O PT nunca abandonou suas bandeiras históricas, mas sabe que não tem força política hoje para realizar todas elas, porque tem a consciência de que a esquerda é minoria na sociedade e no parlamento. Por isso, aproveita as contradições da burguesia e faz alianças com alguns de seus setores e com setores da própria direita, para viabilizar os avanços possíveis dentro do seu projeto de melhorar o padrão de vida dos trabalhadores. O PSOL condena essas alianças táticas que o PT fez e não reconhece os avanços alcançados com elas para o país. Elegeu de fato o PT como seu inimigo principal, e luta contra o PT de forma muito mais aguerrida do que contra o PSDB e o DEM. A verdade é que o PSOL é mais anti-petista do que anti-tucano. Isso só não vê quem não quer. Não foi um ponto fora da curva o apoio do falecido Plínio a José Serra, contra Haddad, na última eleição para prefeito de São Paulo. Plínio foi coerente com a linha ferozmente anti-petista de seu partido.

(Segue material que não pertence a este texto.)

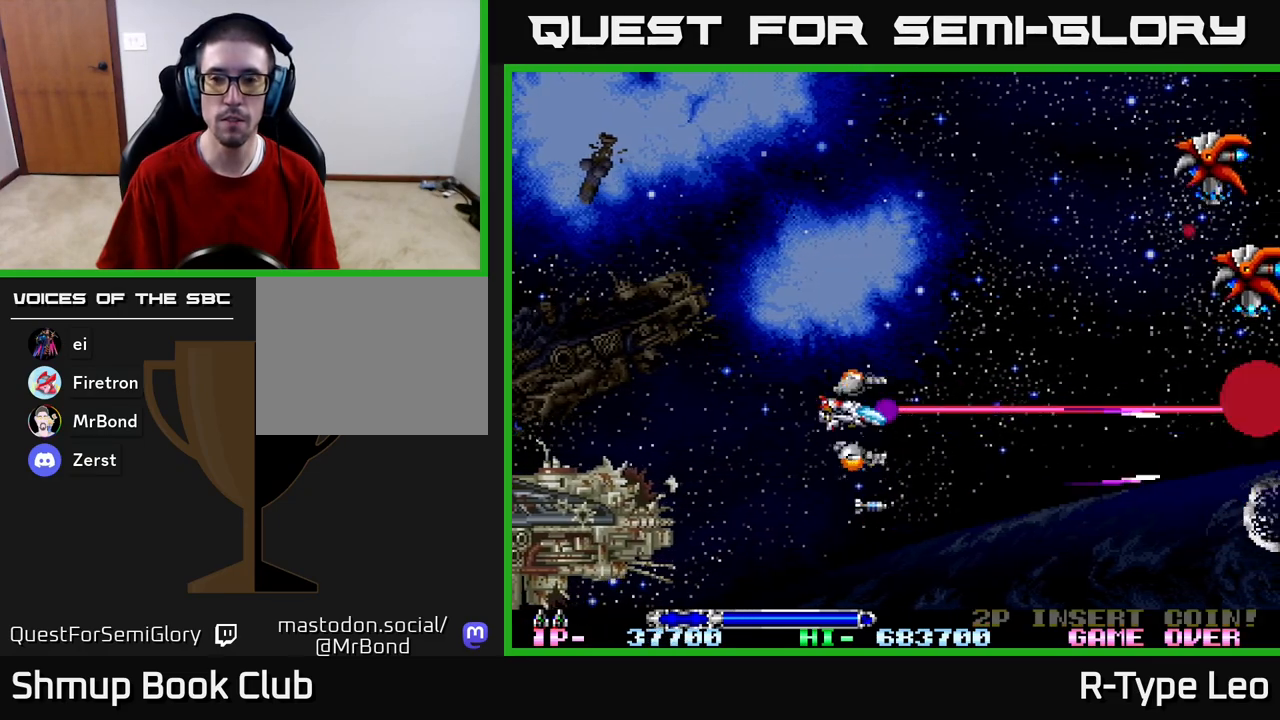
{"buttons": ["R2", "DPAD_UP"], "left_stick": "center", "right_stick": "center", "events": []}
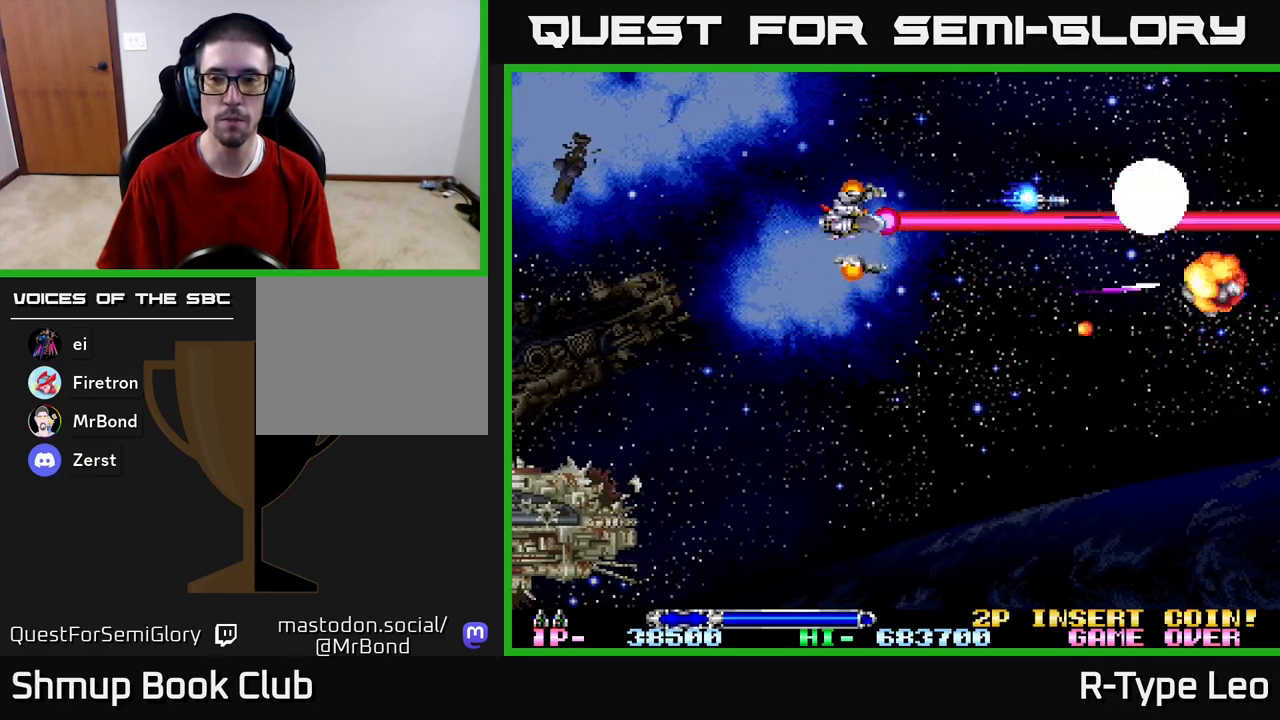
{"buttons": [], "left_stick": "center", "right_stick": "center", "events": [[100, "R2", "up"], [117, "DPAD_LEFT", "down"], [133, "DPAD_UP", "up"], [233, "DPAD_DOWN", "down"], [267, "DPAD_LEFT", "up"], [350, "DPAD_RIGHT", "down"], [417, "DPAD_DOWN", "up"], [417, "DPAD_RIGHT", "up"]]}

Os psolistas desejam ardentemente derrotar o PT e fazem de tudo para consegui-lo. Até tirar 40 milhões de reais anuais da saúde, como fizeram, quando ajudaram os tucanos a derrubarem a CPMF, em 2007. É esse o nível dos ataques. E tem muito mais exemplos. A militância petista demorou mas começou a reagir. O PSOL escolheu o seu lado. E hoje um petista não tem razão para considerá-lo um inimigo menos perigo desse grandioso processo de inclusão social que está curso no Brasil, do que a Globo, o PSDB e o DEM, com quem o PSOL tem mantido sempre uma relação de colaboração mútua. O PSOL dando crédito à farsa do Mensalão. A Globo abafando o caso Janira Rocha. Uma mão lavando a outra, cada qual escondendo suas verdades indesejáveis.

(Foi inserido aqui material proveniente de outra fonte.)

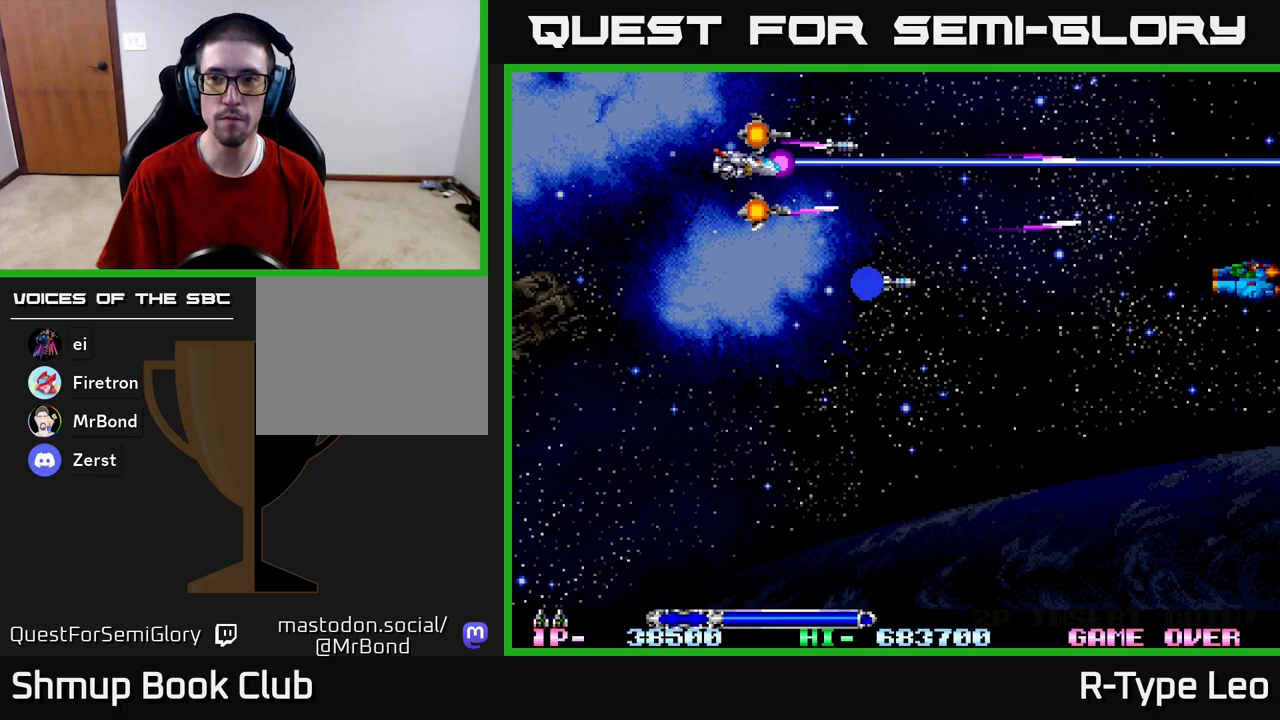
{"buttons": ["R2", "DPAD_DOWN"], "left_stick": "center", "right_stick": "center", "events": [[250, "DPAD_UP", "up"], [300, "DPAD_DOWN", "down"], [300, "DPAD_LEFT", "up"]]}
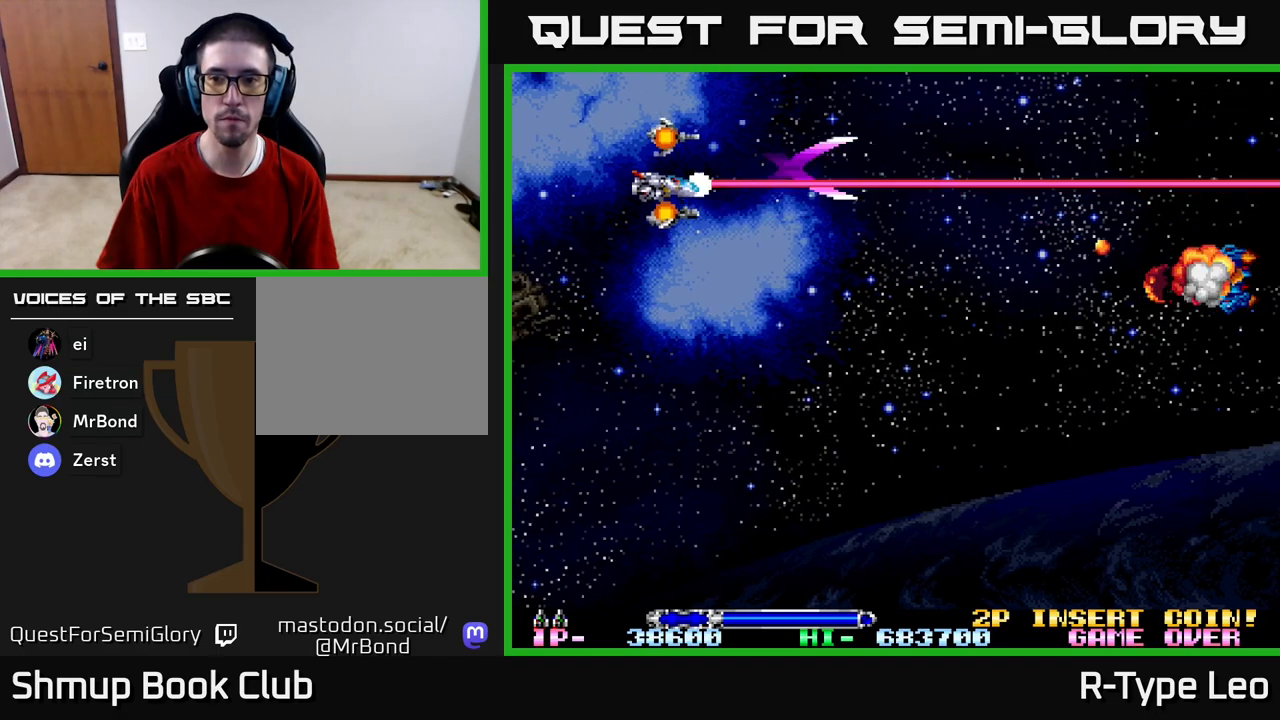
{"buttons": ["R2", "DPAD_DOWN"], "left_stick": "center", "right_stick": "center", "events": [[350, "DPAD_RIGHT", "down"], [367, "DPAD_RIGHT", "up"]]}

Dizer que os protestos de junho de 2013 eram despolitizados é uma opinião com a qual pode-se ou não concordar. Eu sustento o que digo com argumentos cujo valor pode perfeitamente ser questionado. Há pessoas, no entanto, muito arrogantes, que se sentem pessoalmente ofendidas por opiniões e argumentos contrários ao que pensam. Normalmente reagem com grande indignação. Às vezes, até chamam o interlocutor de arrogante - prá não dizer, talvez, outra coisa - e o mandam se aposentar - pensando, quem sabe, em mandar praquele lugar. É um arrogante elegante e educado, que mede as palavras, mas nem por isso menos arrogante e autoritário que os arrogantes grosseiros e mal educados que se encontram aos montes na internet.

***

Texto de Rosana Pinheiro-Machado que deu origem a este comentário:
Seis pontos de minha auto-crítica. Completamente desabafo, completamente insano, mas puramente verdadeiro.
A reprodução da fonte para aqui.